A few repetitive sequences are known
to have well defined functions. The telomeric sequences, added at the
ends of most plant and animal chromosomes, allow a linear replication
unit to be maintained, protect chromosome ends and overcome the 'end replication
problem'. The 18S-5.8S-25S and 5S rRNA gene loci, clustered at a small
number of sites, encode the structural RNA components of ribosomes. Mobile
DNA sequences - such as transposons and retrotransposons - make up a high
proportion of most plant and animal genomes. A major class, the retroelements,
encode the proteins necessary for their own reverse transcription and
integration, and sometimes represent 50% of the genome. As a result of
their transcription into RNA, reverse transcription into DNA and integration
into the genome, they have a dispersed distribution along chromosomes.
Notably, telomeres, rDNA and retroelement sequences are all ancient -
they are found in all animals and plants, and might be considered as early
derivatives of the 'RNA-world' from which DNA-based organisms evolved.
Tandemly repeated sequences normally
have characteristic chromosomal locations - sub-telomeric, intercalary
or centromeric - with blocks of each motif present, in plants, on most
or all chromosomes in the genome. Centromeric repeats are frequent, with
arrays of 140-360 bp monomers often spanning more than 1Mbp. It is notable
that nucleotide stretches homologous to key parts of the yeast and human
centromere boxes CDEIII and CENP-B can be identified in some plant
sequences that locate at the centromere indicating that functional centromere
motifs may soon be identified in higher plants. Many tandem repeat units
have a complex structure, sometimes including simple sequence repeats,
resulting from rounds of rearrangement and amplification during evolution.
Isolation and localization by in
situ hybridization of multiple repetitive sequences, each representing
a substantial fraction of the genome, provides a novel view of genomic
organization, chromosome structure and landmarks for looking at genes,
their clustering and orientation. It is a top-down chromosomal approach
to complement bottom-up DNA marker and clone-based genome analysis.
Survey of major DNA sequences of
plant nuclear genomes. Satellite DNAs have varying monomer lengths but
140-180 or 300-360 bp are frequent, corresponding to mono-or dinucleosomes.

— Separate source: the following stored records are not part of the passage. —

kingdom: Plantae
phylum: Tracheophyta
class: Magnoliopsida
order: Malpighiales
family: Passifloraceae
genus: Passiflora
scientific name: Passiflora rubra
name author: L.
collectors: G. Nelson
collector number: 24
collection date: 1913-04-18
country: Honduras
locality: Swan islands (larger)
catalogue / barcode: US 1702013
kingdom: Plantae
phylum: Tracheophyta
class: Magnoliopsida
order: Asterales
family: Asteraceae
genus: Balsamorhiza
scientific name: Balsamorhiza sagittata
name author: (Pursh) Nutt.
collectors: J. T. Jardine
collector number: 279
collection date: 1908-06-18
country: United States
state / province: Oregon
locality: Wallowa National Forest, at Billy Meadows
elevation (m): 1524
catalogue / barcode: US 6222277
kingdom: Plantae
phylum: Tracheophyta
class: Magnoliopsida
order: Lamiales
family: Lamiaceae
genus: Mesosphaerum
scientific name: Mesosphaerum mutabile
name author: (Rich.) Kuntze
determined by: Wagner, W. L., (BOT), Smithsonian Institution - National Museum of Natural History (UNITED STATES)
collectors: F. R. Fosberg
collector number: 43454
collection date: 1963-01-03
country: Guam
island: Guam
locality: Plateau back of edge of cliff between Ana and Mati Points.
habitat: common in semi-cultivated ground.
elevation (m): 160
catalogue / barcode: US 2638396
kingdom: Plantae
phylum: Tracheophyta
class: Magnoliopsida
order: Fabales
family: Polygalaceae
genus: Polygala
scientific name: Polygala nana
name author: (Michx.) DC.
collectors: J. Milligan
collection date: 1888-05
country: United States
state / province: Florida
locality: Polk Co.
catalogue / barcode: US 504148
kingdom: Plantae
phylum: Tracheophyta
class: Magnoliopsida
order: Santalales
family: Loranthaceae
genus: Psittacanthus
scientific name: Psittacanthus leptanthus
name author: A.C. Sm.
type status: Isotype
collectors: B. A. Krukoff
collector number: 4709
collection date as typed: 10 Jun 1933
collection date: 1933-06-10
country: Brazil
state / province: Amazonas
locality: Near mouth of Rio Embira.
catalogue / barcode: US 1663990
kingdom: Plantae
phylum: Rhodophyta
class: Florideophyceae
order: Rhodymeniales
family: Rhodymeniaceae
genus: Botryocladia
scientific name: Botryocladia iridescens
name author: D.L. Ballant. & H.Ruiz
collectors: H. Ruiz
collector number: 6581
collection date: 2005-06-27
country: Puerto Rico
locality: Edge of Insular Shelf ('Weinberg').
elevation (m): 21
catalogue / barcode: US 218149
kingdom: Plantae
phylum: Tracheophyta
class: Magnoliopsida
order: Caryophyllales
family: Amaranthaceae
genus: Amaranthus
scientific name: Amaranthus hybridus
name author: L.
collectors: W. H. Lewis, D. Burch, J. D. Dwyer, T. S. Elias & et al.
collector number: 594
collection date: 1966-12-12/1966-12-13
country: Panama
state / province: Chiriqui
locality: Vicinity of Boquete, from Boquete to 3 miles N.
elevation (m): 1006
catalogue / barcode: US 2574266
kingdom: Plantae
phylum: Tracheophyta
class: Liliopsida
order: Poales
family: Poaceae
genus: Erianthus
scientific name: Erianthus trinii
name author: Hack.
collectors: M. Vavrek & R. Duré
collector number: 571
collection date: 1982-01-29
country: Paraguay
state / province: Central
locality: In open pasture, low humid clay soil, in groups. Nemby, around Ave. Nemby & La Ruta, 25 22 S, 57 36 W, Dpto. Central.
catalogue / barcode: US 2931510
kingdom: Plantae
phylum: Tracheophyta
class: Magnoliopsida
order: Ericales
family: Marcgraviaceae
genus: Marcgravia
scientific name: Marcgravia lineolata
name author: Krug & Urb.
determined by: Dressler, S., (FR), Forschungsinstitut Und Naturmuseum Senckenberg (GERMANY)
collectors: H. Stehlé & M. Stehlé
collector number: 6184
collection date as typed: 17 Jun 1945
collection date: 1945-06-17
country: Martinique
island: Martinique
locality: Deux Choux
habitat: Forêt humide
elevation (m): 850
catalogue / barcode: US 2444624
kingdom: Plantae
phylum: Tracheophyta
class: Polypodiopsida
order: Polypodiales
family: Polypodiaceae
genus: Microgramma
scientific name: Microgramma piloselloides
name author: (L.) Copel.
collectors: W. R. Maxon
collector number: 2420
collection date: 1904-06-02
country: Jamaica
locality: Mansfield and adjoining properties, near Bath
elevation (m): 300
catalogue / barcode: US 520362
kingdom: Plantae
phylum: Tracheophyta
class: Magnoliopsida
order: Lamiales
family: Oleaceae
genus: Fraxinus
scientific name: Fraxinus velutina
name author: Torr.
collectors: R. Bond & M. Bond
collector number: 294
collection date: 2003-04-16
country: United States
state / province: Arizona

Microsatellites are runs of simple sequence repeats (with motifs 1-5 bp
long), while minisatellites have longer and more complex repeating units
(up to 40 bp). Telomeric DNA, consisting of conserved 7 bp repeats (CCCTAAA),
is added to the chromosome termini by telomerase. Retroelements, amplifying
and transposing via RNA intermediates, are divided into mobile sequences
with long terminal repeats (LTRs) and non-LTR retroposons (LINEs, long
interspersed nuclear elements and the related SINEs, short interspersed
nuclear elements). Plant genomes may also contain solo-LTRs, miniature
inverted-repeat transposable elements (MITEs) and virus-like sequences.
Transposons move as DNA elements, and non-autonomous copies may be trans-activated
by active autonomous elements. Connections between boxes indicate similarities
in genome organization. Arrows indicate dynamic changes between sequence
classes - divergence and dispersion of tandem repeats, and clustering
and homogenization of dispersed sequences.